SUPPLIED DATA
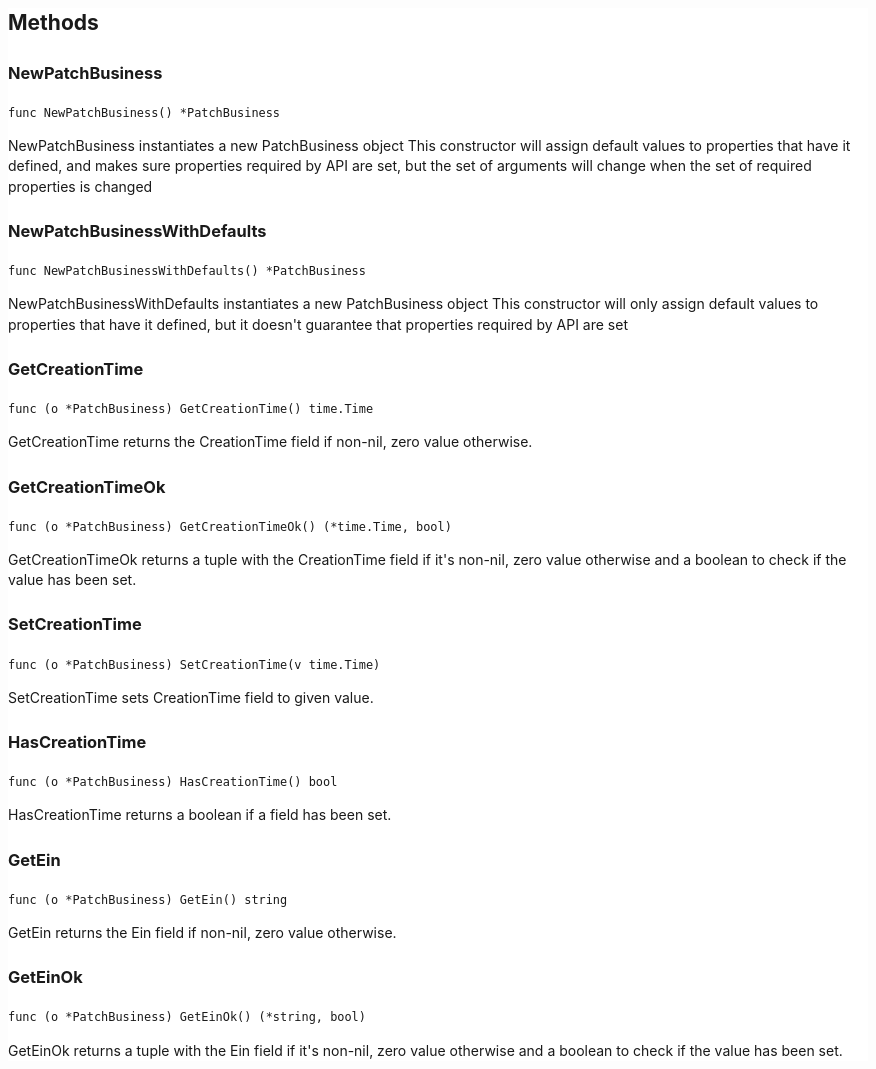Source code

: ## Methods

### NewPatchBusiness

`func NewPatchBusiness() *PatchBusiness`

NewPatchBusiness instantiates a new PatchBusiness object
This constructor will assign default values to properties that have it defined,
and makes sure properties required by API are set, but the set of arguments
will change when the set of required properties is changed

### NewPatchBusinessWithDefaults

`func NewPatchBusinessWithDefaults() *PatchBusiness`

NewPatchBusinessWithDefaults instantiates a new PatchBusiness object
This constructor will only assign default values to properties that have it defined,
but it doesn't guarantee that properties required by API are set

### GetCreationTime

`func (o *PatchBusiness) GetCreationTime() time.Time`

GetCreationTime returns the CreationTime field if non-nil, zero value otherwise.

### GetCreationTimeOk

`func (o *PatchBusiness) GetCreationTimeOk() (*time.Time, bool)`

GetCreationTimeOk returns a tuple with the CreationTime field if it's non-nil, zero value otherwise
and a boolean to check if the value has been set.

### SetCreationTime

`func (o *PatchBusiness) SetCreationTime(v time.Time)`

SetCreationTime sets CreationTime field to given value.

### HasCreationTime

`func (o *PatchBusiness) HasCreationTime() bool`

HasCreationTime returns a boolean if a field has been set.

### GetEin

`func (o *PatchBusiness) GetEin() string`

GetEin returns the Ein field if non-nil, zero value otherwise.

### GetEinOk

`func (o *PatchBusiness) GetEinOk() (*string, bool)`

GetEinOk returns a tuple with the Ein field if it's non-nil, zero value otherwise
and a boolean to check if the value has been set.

WORK REQUEST
With pictures removed, write out exactly each line of the entries from the first through the line that holds "(o *PatchBusiness) GetCreationTime()".

RESPONSE TO THE EXERCISE
Source code

: ## Methods

### NewPatchBusiness

`func NewPatchBusiness() *PatchBusiness`

NewPatchBusiness instantiates a new PatchBusiness object
This constructor will assign default values to properties that have it defined,
and makes sure properties required by API are set, but the set of arguments
will change when the set of required properties is changed

### NewPatchBusinessWithDefaults

`func NewPatchBusinessWithDefaults() *PatchBusiness`

NewPatchBusinessWithDefaults instantiates a new PatchBusiness object
This constructor will only assign default values to properties that have it defined,
but it doesn't guarantee that properties required by API are set

### GetCreationTime

`func (o *PatchBusiness) GetCreationTime() time.Time`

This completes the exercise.